December 3, 2013
On Nov. 22, 2013, Scott and other respirator manufacturers received notification from the National Institure for Occupational Safety and Health (NIOSH) of Chemical, Biolgoical, Radiological and Nuclear (CBRN) testing errors at the Edgewood Chemical Biological Center (ECBC). During a period from July 2012 through October 2013, ECBC utilized concentrations of Chemical Warfare Agents (CWA) that were below those required under NIOSH testing procedures. As a result of these errors, NIOSH and ECBC have temporarily halted all CWA testing until test procedures can be validated.
For more information, please see the NIOSH Respirator User's Notice.
March 13, 2012
During the March 8, 2012 fire fighter advisory committee meeting, representatives of cylinder manufacturer Structural Composite Industries, Inc., had requested to be placed on the agenda to discuss the SCBA breathing air cyclinders available through their company as an aftermarket option for use on compliant SCBA units.
The commission would like to remind all departments that in accordance with NFPA 1981, to be compliant with the standard your SCBA and all its components must be tested and approved by the SCBA manufacturer and meet the NIOSH testing criteria. The purchase of aftermarket SCBA breathing air cyclinders that are not listed in the manufacturer's part list and not approved by the manufacturer will make the entire SCBA unit non-compliant. You should NOT purchase cylinders that have not been tested and approved as part of the entire unit (see the June 17, 2011 article below). If a commission compliance officer finds an unapproved cylinder in use, the commission will require your department to come into compliance with the standard.
(Note: The manufacturer's representative's presentation to the committee begins at approximately 49:00 of the FFAC morning recording. Committee Presiding Officer Jim Reidy brought the presentation to a halt following a brief conversation that begins at approximately 1:24:00 of the recording.)
December 3, 2013
The commission's compliance inspectors have recently discovered an issue that may be costly to departments that are attempting to update their self-contained breathing apparatuses (SCBAs).

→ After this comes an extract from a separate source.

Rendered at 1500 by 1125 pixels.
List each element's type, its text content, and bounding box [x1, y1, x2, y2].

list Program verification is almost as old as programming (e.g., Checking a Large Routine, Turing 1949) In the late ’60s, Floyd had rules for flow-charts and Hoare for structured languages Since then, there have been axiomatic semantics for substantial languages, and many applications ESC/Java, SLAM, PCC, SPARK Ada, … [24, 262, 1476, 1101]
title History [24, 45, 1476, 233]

Your department may be purchasing "approved" components or parts that may not be approved by the manufacturer for use in a specific SCBA unit or system.
The issue is that there are two ways for an SCBA to become non-compliant: 1) the component by itself does not meet the NFPA standard; or, 2) the component does not meet the manufacturer's specifications as an approved component or accessory from the manufacturer's parts list.

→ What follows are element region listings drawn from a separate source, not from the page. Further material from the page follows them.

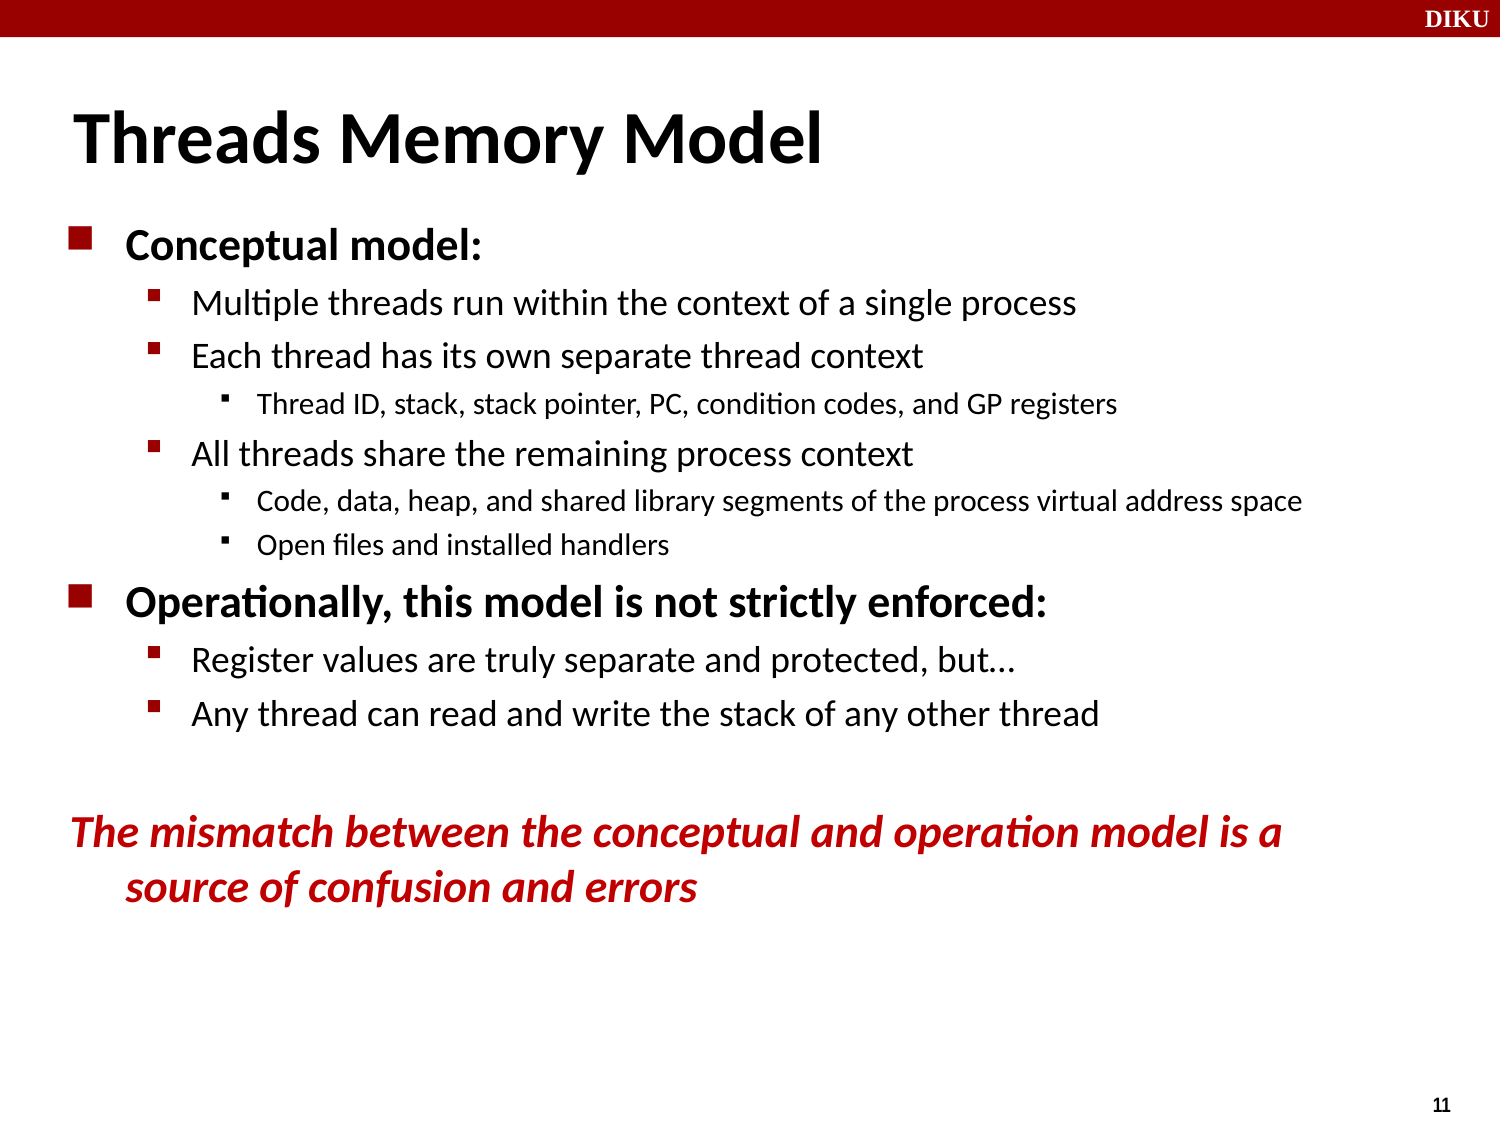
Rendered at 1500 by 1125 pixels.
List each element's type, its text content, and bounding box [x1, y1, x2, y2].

text_box Threads Memory Model [58, 71, 1304, 197]
text_box Conceptual model: Multiple threads run within the context of a single process Each thread has its own separate thread context Thread ID, stack, stack pointer, PC, condition codes, and GP registers All threads share the remaining process context Code, data, heap, and shared library segments of the process virtual address space Open files and installed handlers Operationally, this model is not strictly enforced: Register values are truly separate and protected, but… Any thread can read and write the stack of any other thread The mismatch between the conceptual and operation model is a source of confusion and errors [54, 207, 1400, 1023]
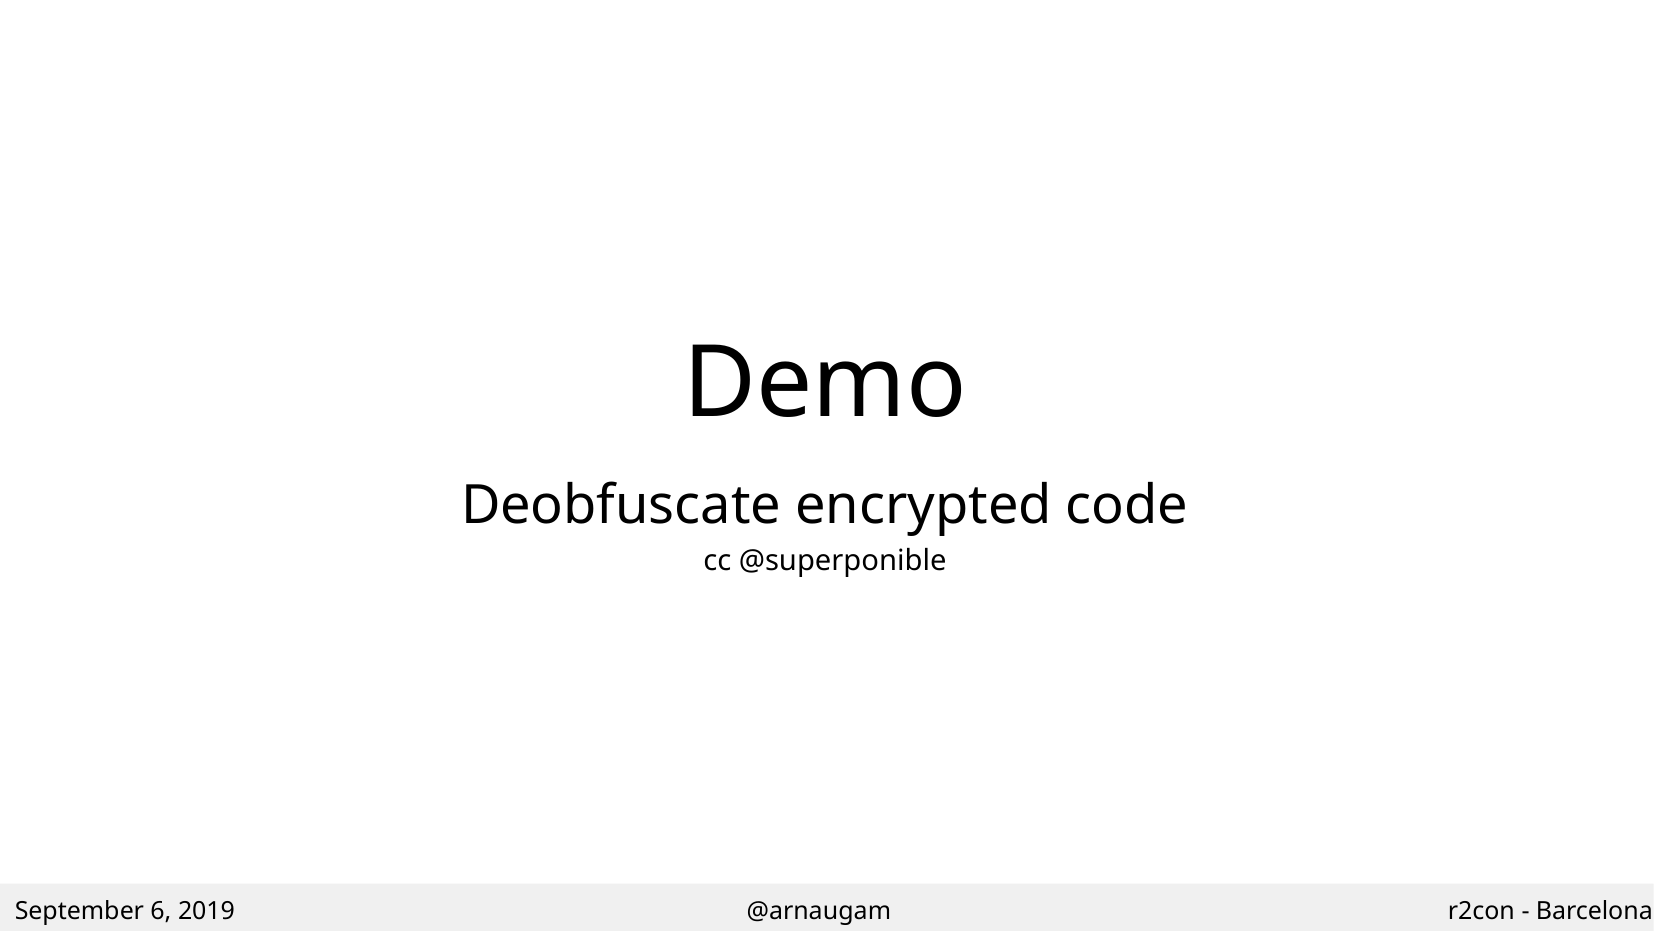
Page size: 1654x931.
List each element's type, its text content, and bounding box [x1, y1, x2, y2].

title Demo [150, 300, 1501, 444]
title Deobfuscate encrypted code cc @superponible [150, 444, 1501, 601]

If either of these conditions applies to a component, the entire SCBA becomes non-compliant. This will require the department to remove the SCBA from service or to repair the SCBA using only manufacturer-approved parts and components prior to placing it back into service.
An example the compliance inspectors have found is the use of DOT-approved 30-year SCBA breathing air bottles. The breathing air bottles meet all DOT requirements, but do not meet the manufacturer's specifications (including proper testing for certification). In this case, the use of of an "approved" component on a compliant SCBA will render the entire SCBA non-compliant, because the manufacturer has not tested the breathing air bottles with the SCBA for certification.
To help reduce the risk of creating a compliance issue, the compliance section recommends that you contact the SCBA manufacturer (or manufacturer's representative or vendor) before replacing or substituting SCBA components that you have purchased from a source other than the manufacturer or authorized supplier.
Please refer to the agency's page, Complying with NFPA Standards, for more information. In this case, please review the requirements for complying with NFPA 1852, 2008 Edition (sections 4.6, 7.1 and 7.2) and NFPA 1981, 2007 Edition (sections 4.2 and 4.5).
December 19, 2011
E-ONE is recalling some model year 2008-2011 CYCLONE II, TYPHOON and QUEST vehicles manufactured from May 1, 2008, through November 28, 2011, and equipped with Meritor Wabco electronic stability control (ESC) modules. Under certain road and driving conditions, vehicle body roll and road inclination characteristics may adversely affect the slip angle calculation of the ESC system. This might cause the ESC to perceive an oversteering situation and apply the outer wheel brake on the front axle until the vehicle is perceived to be stable. If the driver is slow to react during the ESC intervention, the vehicle may deviate from the intended line of travel, increasing the risk of a crash. If you own one, or are unsure, contact your E-ONE dealer. Please see the recall notice at safercar.gov for details.